If you’re a vendor, expect procurement and risk teams to ask:

  • Can your system work with partial, messy identifiers across trading platforms?
  • How do you prevent model drift after system upgrades?
  • Can you show how you handle false positives and alert fatigue?
  • Can you produce audit-ready evidence packages quickly?

“Real-time” needs a definition

In many reporting environments, “real-time” means “intra-day” and “fast enough to stop a month of wrong data.” That’s still valuable.

A sensible target:

  • Detect material anomalies within hours, not quarters
  • Fix and re-report within days, not years

The best product angle: reduce regulatory downside and operational drag

A compliance leader doesn’t want another dashboard. They want:

  • Earlier detection
  • Fewer manual reconciliations
  • Cleaner audit trails
  • Lower probability of headline-risk events

That’s the story that converts to leads.

A practical checklist: if you oversee reporting, ask these 10 questions

These questions reveal whether your reporting program can catch silent failure.
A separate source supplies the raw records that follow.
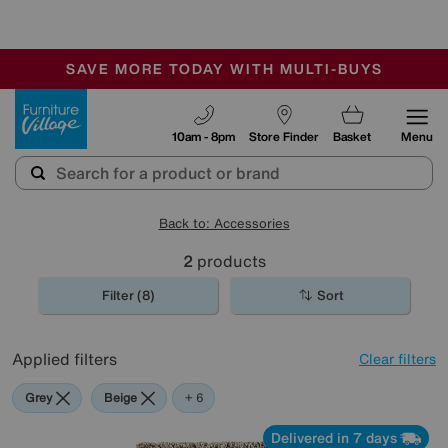
🏆 Winner
Retail Family Business of the Year
-
SAVE MORE TODAY WITH MULTI-BUYS
OUR STORES ARE AIR-CONDITIONED
SALE - MANY OFFERS END SUNDAY
Furniture Village
10am - 8pm
Store Finder
Basket
Menu
Back to: Accessories
2
products
Filter (8)
Sort
Applied filters
Clear filters
Grey
Beige
White
Red
Purple
Brown
+ 6
Delivered in 7 days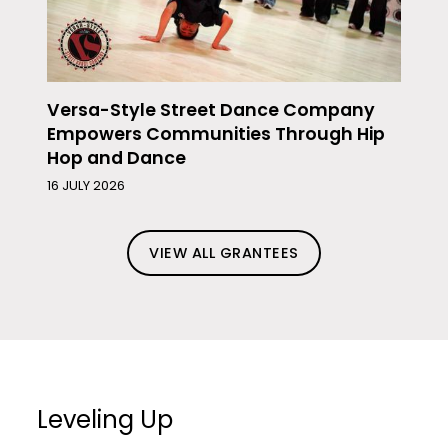
Versa-Style Street Dance Company
Empowers Communities Through Hip
Hop and Dance
16 JULY 2026
VIEW ALL GRANTEES
Leveling Up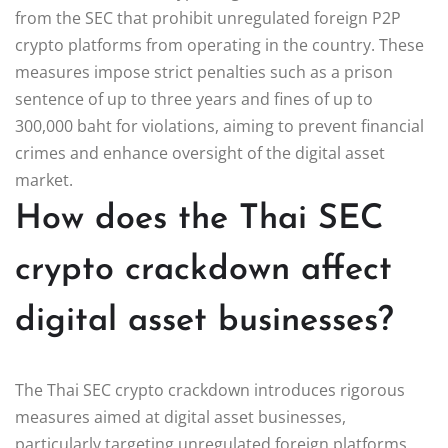
from the SEC that prohibit unregulated foreign P2P
crypto platforms from operating in the country. These
measures impose strict penalties such as a prison
sentence of up to three years and fines of up to
300,000 baht for violations, aiming to prevent financial
crimes and enhance oversight of the digital asset
market.
How does the Thai SEC
crypto crackdown affect
digital asset businesses?
The Thai SEC crypto crackdown introduces rigorous
measures aimed at digital asset businesses,
particularly targeting unregulated foreign platforms.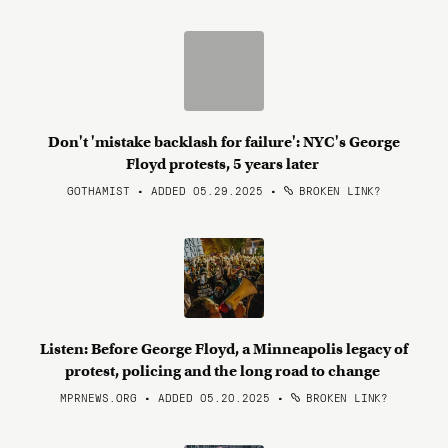
Don't 'mistake backlash for failure': NYC's George
Floyd protests, 5 years later
GOTHAMIST • ADDED 05.29.2025
•
BROKEN LINK?
Listen: Before George Floyd, a Minneapolis legacy of
protest, policing and the long road to change
MPRNEWS.ORG • ADDED 05.20.2025
•
BROKEN LINK?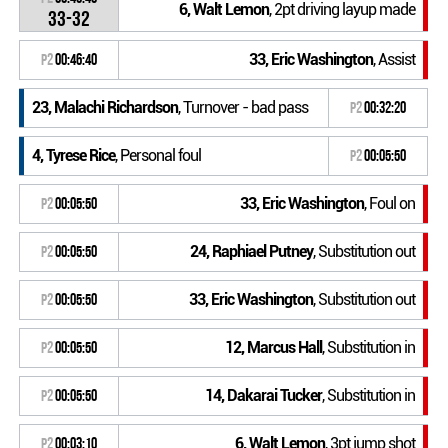
6, Walt Lemon
, 2pt driving layup made
33-32
33, Eric Washington
, Assist
P2
00:46:40
23, Malachi Richardson
, Turnover - bad pass
P2
00:32:20
4, Tyrese Rice
, Personal foul
P2
00:05:50
33, Eric Washington
, Foul on
P2
00:05:50
24, Raphiael Putney
, Substitution out
P2
00:05:50
33, Eric Washington
, Substitution out
P2
00:05:50
12, Marcus Hall
, Substitution in
P2
00:05:50
14, Dakarai Tucker
, Substitution in
P2
00:05:50
6, Walt Lemon
, 3pt jump shot
P2
00:03:10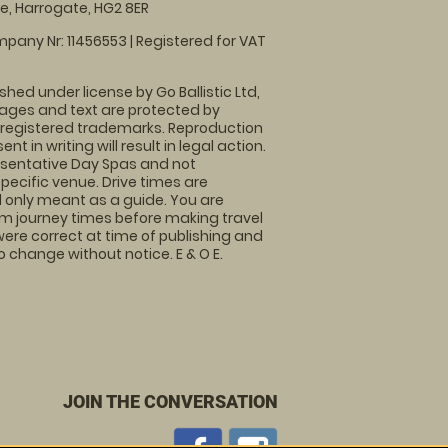
, Harrogate, HG2 8ER
pany Nr: 11456553 | Registered for VAT
shed under license by Go Ballistic Ltd,
images and text are protected by
 registered trademarks. Reproduction
nt in writing will result in legal action.
sentative Day Spas and not
specific venue. Drive times are
only meant as a guide. You are
rm journey times before making travel
 were correct at time of publishing and
 change without notice. E & O E.
JOIN THE CONVERSATION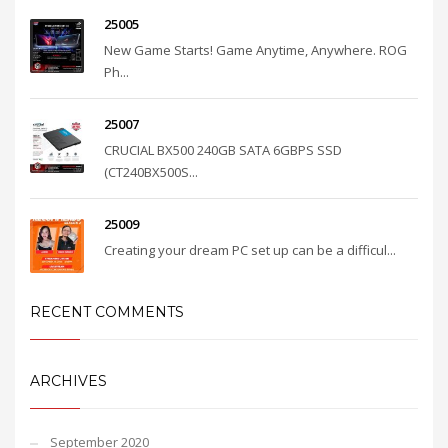
25005
New Game Starts! Game Anytime, Anywhere. ROG
Ph...
25007
CRUCIAL BX500 240GB SATA 6GBPS SSD
(CT240BX500S...
25009
Creating your dream PC set up can be a difficul...
RECENT COMMENTS
ARCHIVES
September 2020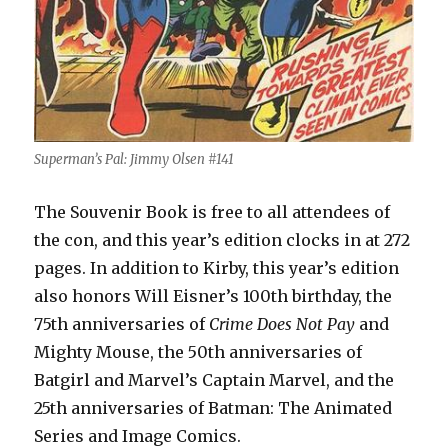
Superman’s Pal: Jimmy Olsen #141
The Souvenir Book is free to all attendees of
the con, and this year’s edition clocks in at 272
pages. In addition to Kirby, this year’s edition
also honors Will Eisner’s 100th birthday, the
75th anniversaries of
Crime Does Not Pay
and
Mighty Mouse, the 50th anniversaries of
Batgirl and Marvel’s Captain Marvel, and the
25th anniversaries of Batman: The Animated
Series and Image Comics.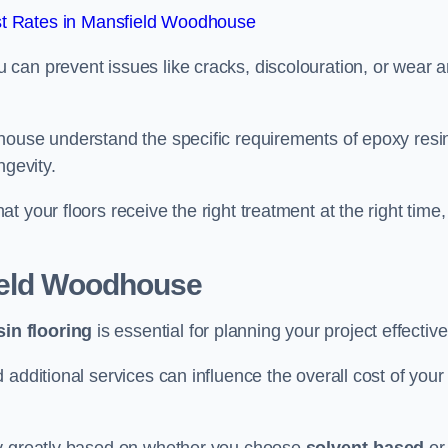
t Rates in Mansfield Woodhouse
u can prevent issues like cracks, discolouration, or wear 
house understand the specific requirements of epoxy resi
ngevity.
 your floors receive the right treatment at the right time,
ield Woodhouse
in flooring
is essential for planning your project effective
additional services can influence the overall cost of your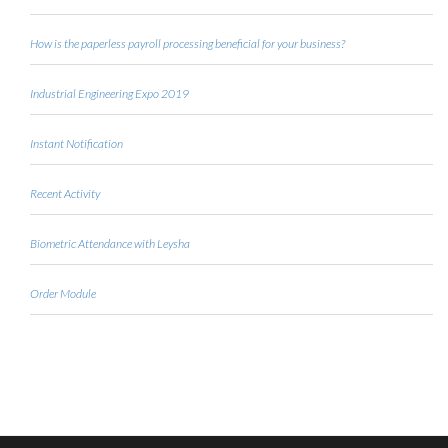
How is the paperless payroll processing beneficial for your business?
Industrial Engineering Expo 2019
Instant Notification
Recent Activity
Biometric Attendance with Leysha
Order Module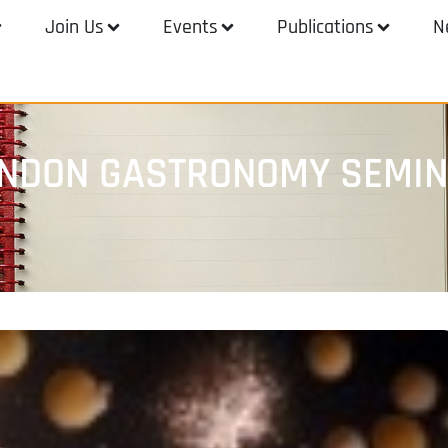
Join Us
Events
Publications
N
ONDON GASTRONOMY SEMI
You can use them in a board pack, a vendor evaluation, or an internal health check.

  1. Do we measure reporting completeness, timeliness, and anomaly rates weekly?
  2. Can we trace each reported record back to source transactions and transformations?
  3. Do we compare short-sale rates by desk, venue, and instrument against history?
  4. After system changes, do we run distribution tests and sign-offs?
  5. Are alerts tied to a workflow with owners and deadlines?
  6. Do we have a playbook for re-reporting and remediation at scale?
  7. Can we explain model alerts in one page for audit and regulators?
  8. Are reference data changes governed and impact-assessed?
  9. Are exception waivers time-limited, or do they linger?
  10. If a defect started today, how fast would we know—hours, weeks, or years?

If you don’t like the answer to #10, start there.

Where this fits in the AI in Finance and FinTech series

Regulatory reporting failures aren’t as flashy as consumer fraud rings or deepfake scams, but they hit the same nerve: trust depends on data integrity. In finance, trust is a product feature.

The Macquarie short-sale misreporting case is a reminder that compliance can’t rely on periodic checks and hope. The volume is too high, the systems are too interconnected, and the cost of being wrong shows up long after the root cause.

If you’re planning your 2026 roadmap, a strong next step is a targeted pilot: pick one reporting stream (short sales, transaction reporting, or market conduct surveillance), implement observability metrics, and add AI anomaly detection with a real escalation workflow. You’ll learn quickly whether your data is strong enough—and you’ll find issues you didn’t know you had.

Most companies get this wrong: they buy tools to look compliant. The better approach is building systems that make it hard to stay wrong for 15 years.

What would your regulator see if they asked for your reporting accuracy evidence tomorrow morning?